§ EXERCISE BRIEF
Output exactly the lines spanning from the line containing "an Organization |" to the last line of the entries, inclusive.

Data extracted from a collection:
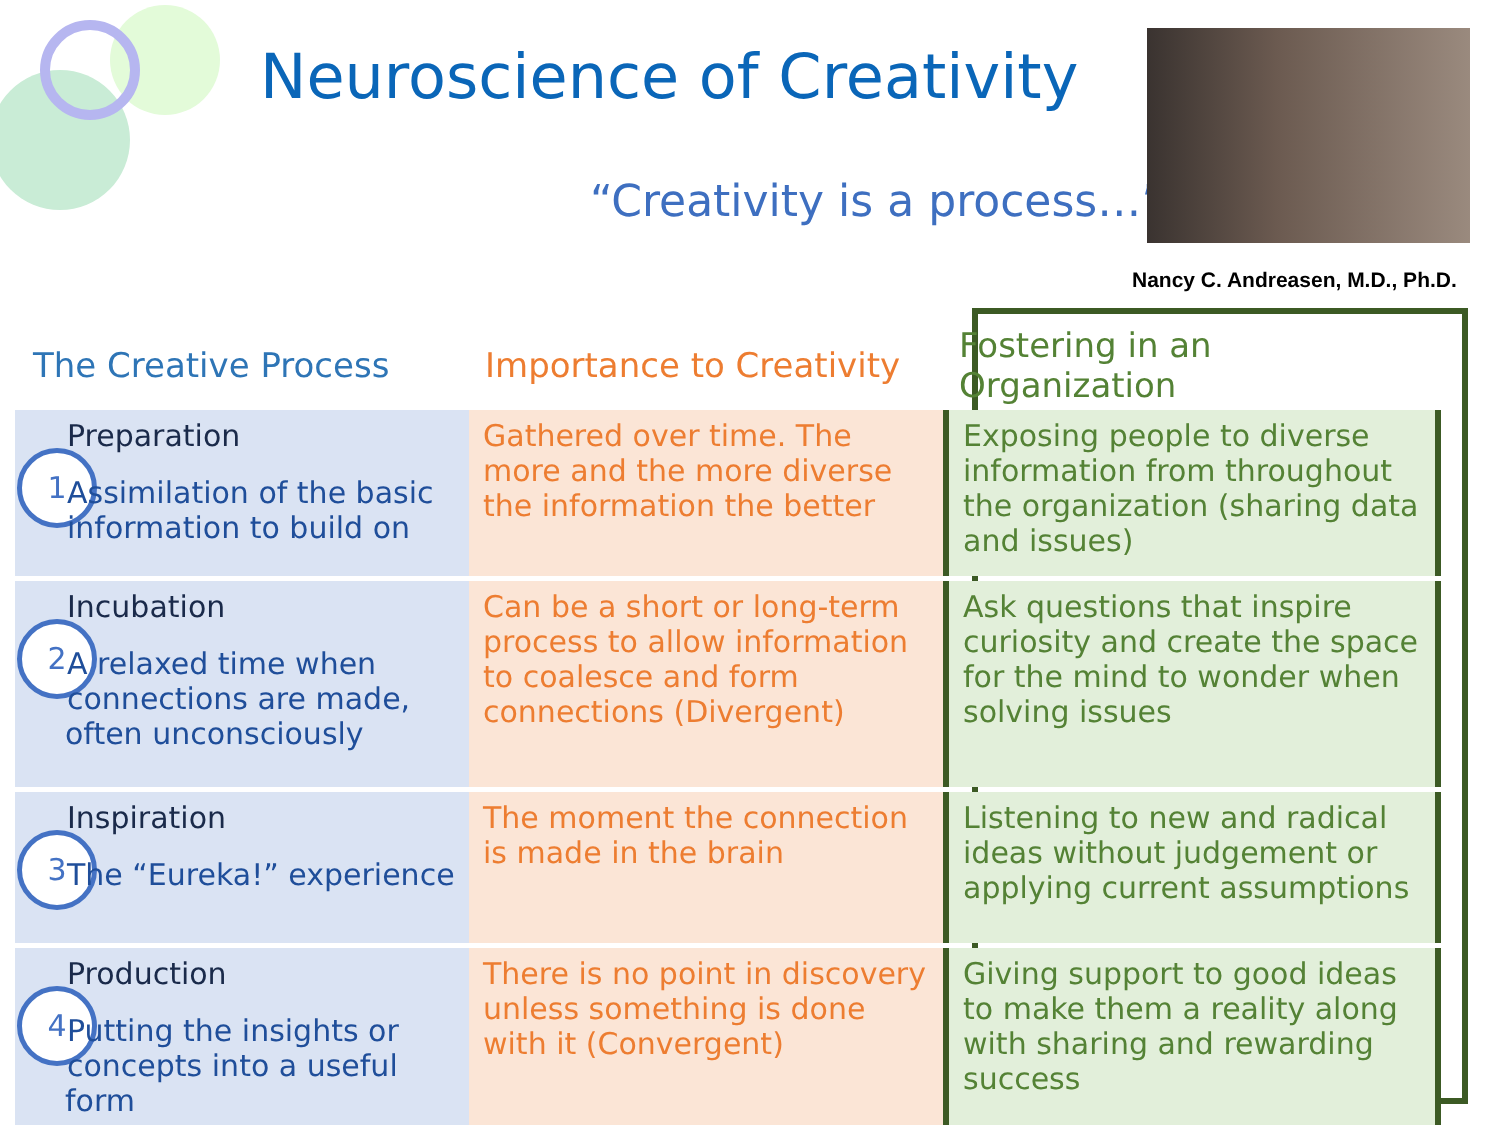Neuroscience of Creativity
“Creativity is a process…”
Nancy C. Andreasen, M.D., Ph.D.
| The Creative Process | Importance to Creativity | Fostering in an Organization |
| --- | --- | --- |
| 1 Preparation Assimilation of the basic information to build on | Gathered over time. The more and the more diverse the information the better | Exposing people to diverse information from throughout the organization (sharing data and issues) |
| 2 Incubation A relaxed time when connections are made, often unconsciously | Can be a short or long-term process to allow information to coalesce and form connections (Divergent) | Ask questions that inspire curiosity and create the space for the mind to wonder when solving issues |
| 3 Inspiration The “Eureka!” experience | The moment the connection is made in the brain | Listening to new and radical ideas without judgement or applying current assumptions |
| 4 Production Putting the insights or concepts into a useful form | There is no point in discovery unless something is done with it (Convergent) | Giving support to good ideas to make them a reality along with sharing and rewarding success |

§ SOLUTION TO THIS PROBLEM
| The Creative Process | Importance to Creativity | Fostering in an Organization |
| --- | --- | --- |
| 1 Preparation Assimilation of the basic information to build on | Gathered over time. The more and the more diverse the information the better | Exposing people to diverse information from throughout the organization (sharing data and issues) |
| 2 Incubation A relaxed time when connections are made, often unconsciously | Can be a short or long-term process to allow information to coalesce and form connections (Divergent) | Ask questions that inspire curiosity and create the space for the mind to wonder when solving issues |
| 3 Inspiration The “Eureka!” experience | The moment the connection is made in the brain | Listening to new and radical ideas without judgement or applying current assumptions |
| 4 Production Putting the insights or concepts into a useful form | There is no point in discovery unless something is done with it (Convergent) | Giving support to good ideas to make them a reality along with sharing and rewarding success |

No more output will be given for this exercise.